Die Nacht von Lissabon

Die Nacht von Lissabon

Die Nacht von Lissabon ist ein Roman von Erich Maria Remarque, der ein deutsches Emigrantenschicksal während der Zeit des Nationalsozialismus und des 2. Weltkriegs in Frankreich und Portugal schildert. Die Nacht von Lissabon erschien 1962 und war Remarques vorletzter Roman.

Inhalt

Der Erzähler ist ein deutscher Emigrant, der im Jahr 1942 am Hafen von Lissabon entlangschlendert und ein Schiff betrachtet, das am nächsten Tag nach den USA ablegen wird. Soeben hat er sein letztes Geld im Kasino verspielt, in der Hoffnung, eine Schiffspassage für sich und seine Frau Ruth nach den USA zu erstehen, obwohl beide keine Visa haben. Der Erzähler trifft am Hafen einen zweiten Emigranten, der sich ihm als Josef Schwarz vorstellt und ihm anbietet, ihm zwei Pässe mit Visa für die USA sowie zwei Schiffsfahrkarten zu überlassen, sofern der Erzähler ihm, Schwarz, diese eine Nacht Gehör schenke, so dass er ihm seine Lebensgeschichte erzählen könne. Der Erzähler willigt ein und er und Schwarz ziehen in dieser Nacht von einer Lissaboner Bar zur nächsten, durch Bordelle und Cafés, während Schwarz ununterbrochen die letzten Jahre seines Lebens Revue passieren lässt.

Schwarz ist nicht sein richtiger Name, sondern der eines verstorbenen Emigranten, eines Österreichers, der im Paris der späten 1930er Jahre mit Gemälden gehandelt hatte und dem Emigranten Josef, dessen wahren Namen wir nicht erfahren, kurz vor seinem Tod seinen Pass und ein paar wertvolle Zeichnungen hinterlässt. Josef nimmt Pass und Identität des Verstorbenen an und heißt von nun an Josef Schwarz.

Er reist nach Deutschland zurück, sucht in Osnabrück seine Frau Helen auf, die er 1933 verlassen hat, die ihn immer noch liebt und dieses Mal mit ihm gemeinsam Deutschland verlassen will. Schwarz' Gegenspieler ist der Gestapobeamte Georg Jürgens, Helens Bruder.

Josef und Helen fliehen in die Schweiz, weiter nach Frankreich und verleben eine glückliche Zeit, bis der Krieg beginnt und sie als Staatsangehörige einer feindlichen Macht in getrennten Lagern interniert werden. Josef kommt in das Internierungslager Le Vernet, flieht, findet seine Frau wieder und entkommt mit ihr über Umwege nach Marseille, wo sich eine große Zahl von Flüchtlingen aufhält und wo die glückliche Bekanntschaft mit einem reichen Amerikaner dem Paar die Option auf ein US-Visum verschafft.

**AUFGABENSTELLUNG:** Setzen Sie die Inhaltsangabe zum Roman „Die Nacht von Lissabon“ im Anschluss an ihren letzten Satz fort.

**AUSZÜGE DER AUFLISTUNG:**
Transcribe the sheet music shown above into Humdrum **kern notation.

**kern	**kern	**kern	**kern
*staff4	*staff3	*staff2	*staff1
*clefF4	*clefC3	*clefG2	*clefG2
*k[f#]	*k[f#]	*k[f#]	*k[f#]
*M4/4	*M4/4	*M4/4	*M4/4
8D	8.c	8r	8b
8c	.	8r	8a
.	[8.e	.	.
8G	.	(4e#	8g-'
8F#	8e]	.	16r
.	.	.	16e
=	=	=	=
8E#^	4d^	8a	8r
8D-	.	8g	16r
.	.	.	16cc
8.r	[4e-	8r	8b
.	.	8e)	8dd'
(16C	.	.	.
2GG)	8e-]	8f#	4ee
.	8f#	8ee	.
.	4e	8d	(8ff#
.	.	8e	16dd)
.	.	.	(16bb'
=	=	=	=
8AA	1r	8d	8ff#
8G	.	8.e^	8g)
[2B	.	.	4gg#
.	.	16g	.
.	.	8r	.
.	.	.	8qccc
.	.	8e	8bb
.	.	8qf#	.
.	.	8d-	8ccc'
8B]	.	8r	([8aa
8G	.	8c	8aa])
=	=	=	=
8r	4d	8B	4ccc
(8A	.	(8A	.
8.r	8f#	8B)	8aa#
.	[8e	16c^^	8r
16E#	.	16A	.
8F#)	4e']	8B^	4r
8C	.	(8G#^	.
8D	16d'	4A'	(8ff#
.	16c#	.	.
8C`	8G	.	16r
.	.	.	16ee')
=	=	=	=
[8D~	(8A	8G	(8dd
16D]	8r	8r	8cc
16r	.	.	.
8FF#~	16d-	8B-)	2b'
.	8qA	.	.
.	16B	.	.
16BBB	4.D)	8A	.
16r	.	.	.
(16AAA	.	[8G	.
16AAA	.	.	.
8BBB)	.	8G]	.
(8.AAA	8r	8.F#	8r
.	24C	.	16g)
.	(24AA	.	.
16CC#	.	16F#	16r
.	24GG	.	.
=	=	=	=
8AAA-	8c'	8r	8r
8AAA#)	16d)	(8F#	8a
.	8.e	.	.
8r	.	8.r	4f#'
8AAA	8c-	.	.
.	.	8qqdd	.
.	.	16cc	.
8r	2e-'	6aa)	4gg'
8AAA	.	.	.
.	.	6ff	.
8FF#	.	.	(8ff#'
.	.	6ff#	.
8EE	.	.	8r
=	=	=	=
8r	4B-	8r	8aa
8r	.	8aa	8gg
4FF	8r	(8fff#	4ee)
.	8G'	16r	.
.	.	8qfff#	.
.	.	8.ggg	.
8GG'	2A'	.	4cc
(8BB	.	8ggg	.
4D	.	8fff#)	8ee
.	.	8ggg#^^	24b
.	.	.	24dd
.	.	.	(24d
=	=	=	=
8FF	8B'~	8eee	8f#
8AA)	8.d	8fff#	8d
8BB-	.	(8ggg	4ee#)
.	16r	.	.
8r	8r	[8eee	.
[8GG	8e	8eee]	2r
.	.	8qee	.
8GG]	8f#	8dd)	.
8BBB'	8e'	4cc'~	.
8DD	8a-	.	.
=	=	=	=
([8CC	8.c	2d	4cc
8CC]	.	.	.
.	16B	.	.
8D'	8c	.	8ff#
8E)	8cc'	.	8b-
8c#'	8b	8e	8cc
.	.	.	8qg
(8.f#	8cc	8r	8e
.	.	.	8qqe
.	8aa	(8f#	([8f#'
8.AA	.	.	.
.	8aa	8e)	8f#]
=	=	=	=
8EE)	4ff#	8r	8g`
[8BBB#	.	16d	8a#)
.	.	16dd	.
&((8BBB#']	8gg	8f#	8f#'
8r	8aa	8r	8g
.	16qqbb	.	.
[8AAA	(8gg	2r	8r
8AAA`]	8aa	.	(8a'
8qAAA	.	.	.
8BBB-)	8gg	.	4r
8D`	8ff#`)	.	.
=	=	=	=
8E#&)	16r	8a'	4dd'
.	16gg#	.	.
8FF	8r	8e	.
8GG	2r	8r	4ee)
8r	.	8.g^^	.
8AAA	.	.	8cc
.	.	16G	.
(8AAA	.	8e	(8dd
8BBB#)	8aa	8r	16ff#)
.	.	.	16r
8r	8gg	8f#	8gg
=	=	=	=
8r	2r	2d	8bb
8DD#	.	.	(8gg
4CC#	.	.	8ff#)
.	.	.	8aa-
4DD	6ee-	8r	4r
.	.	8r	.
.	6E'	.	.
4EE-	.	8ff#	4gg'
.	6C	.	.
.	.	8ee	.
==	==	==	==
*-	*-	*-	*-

**LÖSUNGSTEIL:**
Doch Josef Schwarz wird vor dem US-Konsulat in Marseille von der Gestapo verhaftet und von seinem Schwager Georg gefoltert, bis er diesem vorgaukelt, er werde ihn zu Helen führen. Auf dem Weg zur Unterkunft des Paares gelingt es Josef, Georg zu töten. Der Pass des Gestapobeamten verschafft ihm eine machtvolle Identität, die ihm letztlich die Erlangung spanischer und portugiesischer Visa ermöglicht, mit denen Josef und Helen Frankreich verlassen können.

Über der Zukunft der beiden liegt allerdings ein Schatten, denn Helen ist seit langem unheilbar an Krebs erkrankt. Der Leser ahnt es schon lange und Schwarz erfährt es wenige Tage vor der Flucht aus Frankreich. Die beiden erreichen zwar Lissabon; dort erhält Schwarz auch die Visa für sich und Helen, doch am Tag vor der geplanten Abreise nach Amerika nimmt die Todkranke Gift und tötet sich.

Der verzweifelte Schwarz beschließt der Fremdenlegion beizutreten und gegen die Deutschen zu kämpfen. Durch seine Lebensbeichte einem Fremden gegenüber hofft er die Erinnerung an seine geliebte Helen in der Welt zu halten, deren Bild in seinem Gedächtnis bereits zu zerfließen beginnt.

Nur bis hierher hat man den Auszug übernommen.